Tamara Hundorova
Research Fellow at the Harvard Ukrainian Research Institute
July - September 2025
Supported by HURI with the Stefan and Iwanna Rozankowskyj Ukrainian Fund
Research Project
Towards the Concept of Ukrainian Occidentalism: Discussing the 'Problem of the West' in Post-War Ukrainian DP Camps
This project develops Dr. Hundorova's previous work on decolonization in Ukrainian literature and culture (see "Transit Culture and Postcolonial Trauma", 2024). A new focus is the discussion of the problem of Europe and the concept of Occidentalism in the Ukrainian DP camps in the postwar period. In the context of decolonization, the debates on European identity have taken the form of a critique of Eurocentrism and have been linked to the thesis of the "provincialization of Europe" (D. Chakrabarty). The aim of this project is to analyze the post-World War II cultural and intellectual debates on the future of European civilization and the place of Ukraine in a new world.

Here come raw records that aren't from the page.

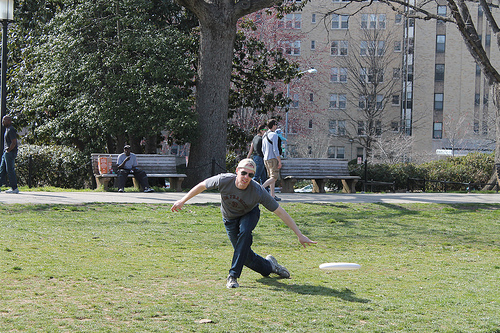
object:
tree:
[170, 0, 281, 194]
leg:
[228, 205, 259, 278]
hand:
[297, 234, 319, 249]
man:
[116, 144, 156, 193]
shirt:
[203, 173, 279, 223]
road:
[0, 189, 500, 205]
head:
[234, 157, 257, 186]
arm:
[260, 187, 303, 239]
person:
[168, 157, 320, 289]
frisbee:
[317, 262, 361, 270]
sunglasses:
[237, 170, 255, 180]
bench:
[90, 153, 188, 192]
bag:
[97, 154, 112, 175]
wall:
[411, 0, 434, 161]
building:
[161, 0, 500, 167]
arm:
[179, 172, 223, 201]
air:
[377, 223, 454, 242]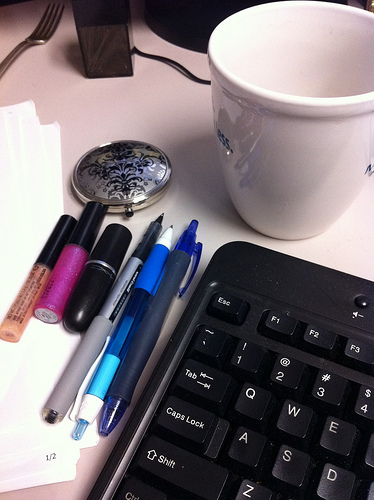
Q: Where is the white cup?
A: On desktop.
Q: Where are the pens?
A: To the left of the keyboard.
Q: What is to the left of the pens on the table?
A: Lipstick and nail polish.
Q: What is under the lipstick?
A: Papers.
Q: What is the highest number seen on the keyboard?
A: 4.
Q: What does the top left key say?
A: Esc.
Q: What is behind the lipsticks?
A: A silver circular object.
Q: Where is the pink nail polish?
A: Between the two lipsticks.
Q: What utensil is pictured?
A: A fork.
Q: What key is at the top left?
A: Escape.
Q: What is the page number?
A: 1.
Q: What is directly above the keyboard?
A: A mug.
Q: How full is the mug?
A: Empty.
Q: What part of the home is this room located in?
A: Office.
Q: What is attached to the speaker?
A: A cord.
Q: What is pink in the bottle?
A: The nail polish.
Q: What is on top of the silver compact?
A: A design.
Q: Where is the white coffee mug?
A: On the table.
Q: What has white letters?
A: Black keyboard.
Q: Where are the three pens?
A: Next to keyboard.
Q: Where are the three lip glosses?
A: On table.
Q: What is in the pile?
A: Paperwork.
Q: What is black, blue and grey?
A: Pens.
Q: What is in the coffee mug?
A: Empty.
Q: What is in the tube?
A: Peach lip gloss.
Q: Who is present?
A: No one.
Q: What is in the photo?
A: Keyboard.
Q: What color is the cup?
A: White.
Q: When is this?
A: Daytime.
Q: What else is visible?
A: Pens.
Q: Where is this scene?
A: At a desk.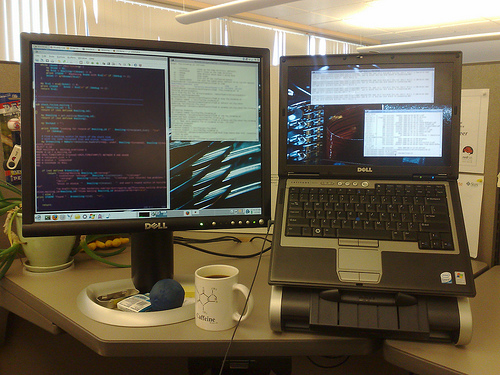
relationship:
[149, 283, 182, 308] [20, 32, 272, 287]
ball under monitor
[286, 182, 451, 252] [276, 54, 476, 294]
keyboard on laptop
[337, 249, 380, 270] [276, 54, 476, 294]
touch pad on laptop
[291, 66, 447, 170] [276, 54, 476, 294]
screen on laptop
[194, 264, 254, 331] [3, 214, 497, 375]
coffee cup on a desk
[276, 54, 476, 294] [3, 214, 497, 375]
laptop on desk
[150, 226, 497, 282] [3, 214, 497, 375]
wires on a desk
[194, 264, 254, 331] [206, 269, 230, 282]
coffee cup filled with coffee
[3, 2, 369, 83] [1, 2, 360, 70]
blinds covering a window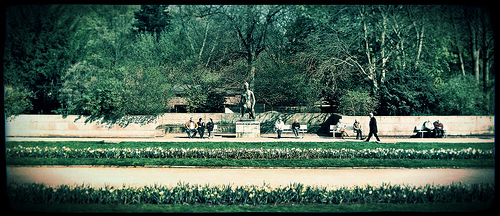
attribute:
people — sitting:
[163, 113, 464, 143]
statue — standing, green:
[219, 79, 268, 123]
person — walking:
[359, 107, 389, 147]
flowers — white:
[11, 139, 499, 160]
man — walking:
[347, 109, 385, 151]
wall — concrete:
[1, 111, 499, 149]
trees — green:
[16, 8, 498, 115]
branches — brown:
[305, 10, 438, 100]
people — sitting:
[172, 99, 219, 145]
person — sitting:
[270, 104, 285, 144]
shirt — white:
[271, 119, 284, 132]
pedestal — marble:
[231, 115, 268, 156]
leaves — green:
[373, 60, 452, 119]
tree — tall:
[219, 12, 275, 108]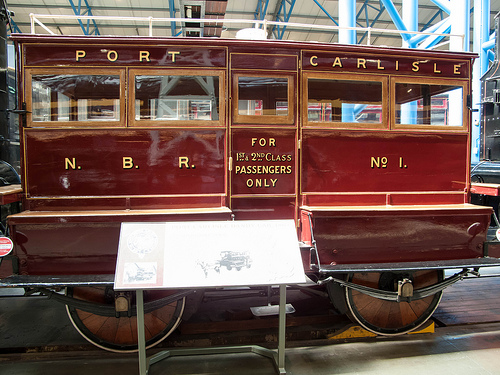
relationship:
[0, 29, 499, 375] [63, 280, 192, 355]
antique trolley has trolley wheel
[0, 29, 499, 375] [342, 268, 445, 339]
antique trolley has wheel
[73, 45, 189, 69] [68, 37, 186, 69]
text says port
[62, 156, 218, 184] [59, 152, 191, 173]
text says n.b.r.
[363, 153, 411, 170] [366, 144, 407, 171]
text says no 1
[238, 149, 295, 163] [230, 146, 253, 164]
text says 1st class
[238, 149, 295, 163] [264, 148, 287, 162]
text says 2nd class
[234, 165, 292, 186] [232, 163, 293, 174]
text spelling passengers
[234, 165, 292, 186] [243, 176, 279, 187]
text spelling only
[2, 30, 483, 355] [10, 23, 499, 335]
train displayed in museum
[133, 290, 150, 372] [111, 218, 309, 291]
leg supporting information sign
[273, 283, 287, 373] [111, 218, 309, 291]
leg supporting information sign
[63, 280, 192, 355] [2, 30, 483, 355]
trolley wheel mounted on train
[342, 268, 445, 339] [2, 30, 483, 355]
wheel mounted on train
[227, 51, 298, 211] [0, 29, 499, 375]
door leading to antique trolley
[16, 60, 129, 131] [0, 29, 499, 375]
windows built into antique trolley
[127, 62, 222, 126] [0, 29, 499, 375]
windows built into antique trolley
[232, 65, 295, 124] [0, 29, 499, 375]
windows built into antique trolley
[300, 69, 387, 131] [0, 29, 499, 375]
windows built into antique trolley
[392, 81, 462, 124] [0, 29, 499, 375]
window built into antique trolley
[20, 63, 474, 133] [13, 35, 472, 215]
trim lining car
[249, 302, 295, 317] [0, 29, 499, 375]
step leading to antique trolley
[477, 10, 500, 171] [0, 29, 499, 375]
black train standing next to antique trolley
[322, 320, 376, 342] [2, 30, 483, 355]
block securing train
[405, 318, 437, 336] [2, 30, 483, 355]
block securing train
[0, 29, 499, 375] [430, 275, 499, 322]
antique trolley standing on floor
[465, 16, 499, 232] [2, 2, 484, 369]
train displayed in museum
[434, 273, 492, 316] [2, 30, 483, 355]
wooden hub mounted on train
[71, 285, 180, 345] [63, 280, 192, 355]
hub holding trolley wheel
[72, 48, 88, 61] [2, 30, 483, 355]
letter painted on train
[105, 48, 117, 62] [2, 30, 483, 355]
letter painted on train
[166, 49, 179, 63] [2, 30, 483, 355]
letter painted on train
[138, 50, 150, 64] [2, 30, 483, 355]
letter painted on train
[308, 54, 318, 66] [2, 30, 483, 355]
letter painted on train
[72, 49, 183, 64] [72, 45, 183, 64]
lettering spelling port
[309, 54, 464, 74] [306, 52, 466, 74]
lettering spelling carlisle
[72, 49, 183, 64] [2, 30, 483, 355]
lettering painted on train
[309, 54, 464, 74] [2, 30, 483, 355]
lettering painted on train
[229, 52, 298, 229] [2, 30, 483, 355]
train door leading to train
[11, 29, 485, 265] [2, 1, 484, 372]
antique trolley displayed in museum exhibit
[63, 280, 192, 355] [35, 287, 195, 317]
trolley wheel mounted on brace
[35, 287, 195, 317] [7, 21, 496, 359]
brace mounted on trolley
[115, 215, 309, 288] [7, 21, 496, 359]
information sign explaining trolley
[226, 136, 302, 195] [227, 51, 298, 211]
sign on door displayed on door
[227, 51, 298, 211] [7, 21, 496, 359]
door leading to trolley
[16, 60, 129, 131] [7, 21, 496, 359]
windows are on trolley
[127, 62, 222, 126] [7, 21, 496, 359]
windows are on trolley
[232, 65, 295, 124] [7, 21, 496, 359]
windows are on trolley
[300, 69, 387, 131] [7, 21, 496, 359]
windows are on trolley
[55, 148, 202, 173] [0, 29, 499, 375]
n.b.r on side of antique trolley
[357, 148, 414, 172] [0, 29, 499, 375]
no 1 on side of antique trolley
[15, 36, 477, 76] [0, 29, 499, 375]
port carlisle on top of antique trolley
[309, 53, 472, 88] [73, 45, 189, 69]
text carlisle text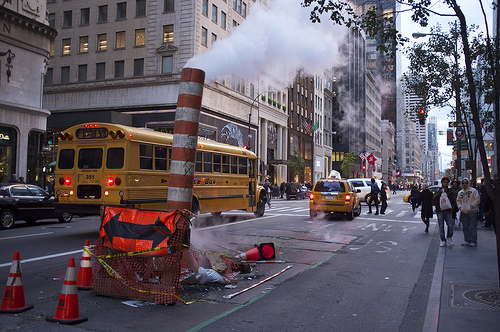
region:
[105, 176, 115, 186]
passenger side brake lights on a school bus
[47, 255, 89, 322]
an orange caution cone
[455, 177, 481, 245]
man in a white hoodie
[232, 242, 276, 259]
an orange safety cone on its side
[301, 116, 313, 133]
an American flag hanging from a building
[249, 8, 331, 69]
steam rising in a city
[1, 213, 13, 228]
the rear passenger side tire on a car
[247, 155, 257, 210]
the doors of a school bus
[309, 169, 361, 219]
a small yellow car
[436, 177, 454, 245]
a man with a shopping bag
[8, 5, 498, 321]
A city street scene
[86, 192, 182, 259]
An orange sign with arrows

It examines the debate in the Ukrainian DP camps as a response to the situation of displacement and spiritual crisis in Europe, as well as to the anti-colonial movement developing in Asia and Africa at the time. Decolonization after World War II included not only former colonies, but also Eastern Europe. The project highlights the ambivalent nature of the concept of Occidentalism and explores its specificity as a platform for the maturation of Ukrainian existential cultural philosophy, the conceptualization of twentieth-century Ukrainian history, and the development of modern Ukrainian culture. The most important works of Ukrainian modernist literature, which emerged as an alternative to socialist realism, were written in the DP camps, and discussions about the Eurocentric Ukrainian canon and historiographical narrative, an alternative to the totalitarian Soviet version, started here.
Biography
Dr. Tamara Hundorova is Principal Research Fellow at the Taras Shevchenko Institute of Literature (Ukraine), Associate of the Harvard Ukrainian Research Institute (USA), and Dean of the Ukrainian Free University (Germany). In 2023-2025, she was a Visiting Scholar at Princeton University and a Visiting Professor in the Department of Slavic Languages and Literatures at Harvard in 2024. She is the author of many books including Tranzytna cul`tura i postcolonial`na travma (2024), Lesia Ukrainka. Knyhy Sybilly (2023), The Post-Chornobyl Library. The Ukrainian Postmodernism of the 1990s (2019), Tranzytna kul’tura. Symptomy postkolonial’noi travmy (2013), Kitsch i Literatura. Travestii (2008), Franko i/ne Kameniar (2006); Femina melancholica. Stat' i kul'tura v gendernij utopii Ol'hy Kobylians'koi (2002) and numerous publications on modernism, postmodernism, feminism, postcolonial studies, and history of Ukrainian literature. She taught the courses at Princeton and Harvard Universities (USA), Toronto University (Canada), Greifswald University (Germany), Ukrainian Free University (Germany), Kyiv-Mohyla University (Ukraine), Kyiv National University (Ukraine). She is a former Fulbright Scholar (1998, 2009), Visiting scholar of Monash University (Australia, 1991) and a recipient of the Jacyk Distinguished Fellowship (HURI, 2009), Shklar Fellowship (HURI, 2001-2002), Foreign visitors fellowship (Hokkaido University, 2004), MUNK School of Global Affair fellowship (University of Toronto, 2017), and Fellowship of Philipp Schwartz-Initiative of Alexander von Humboldt-Stiftung (University of Giessen, 2022).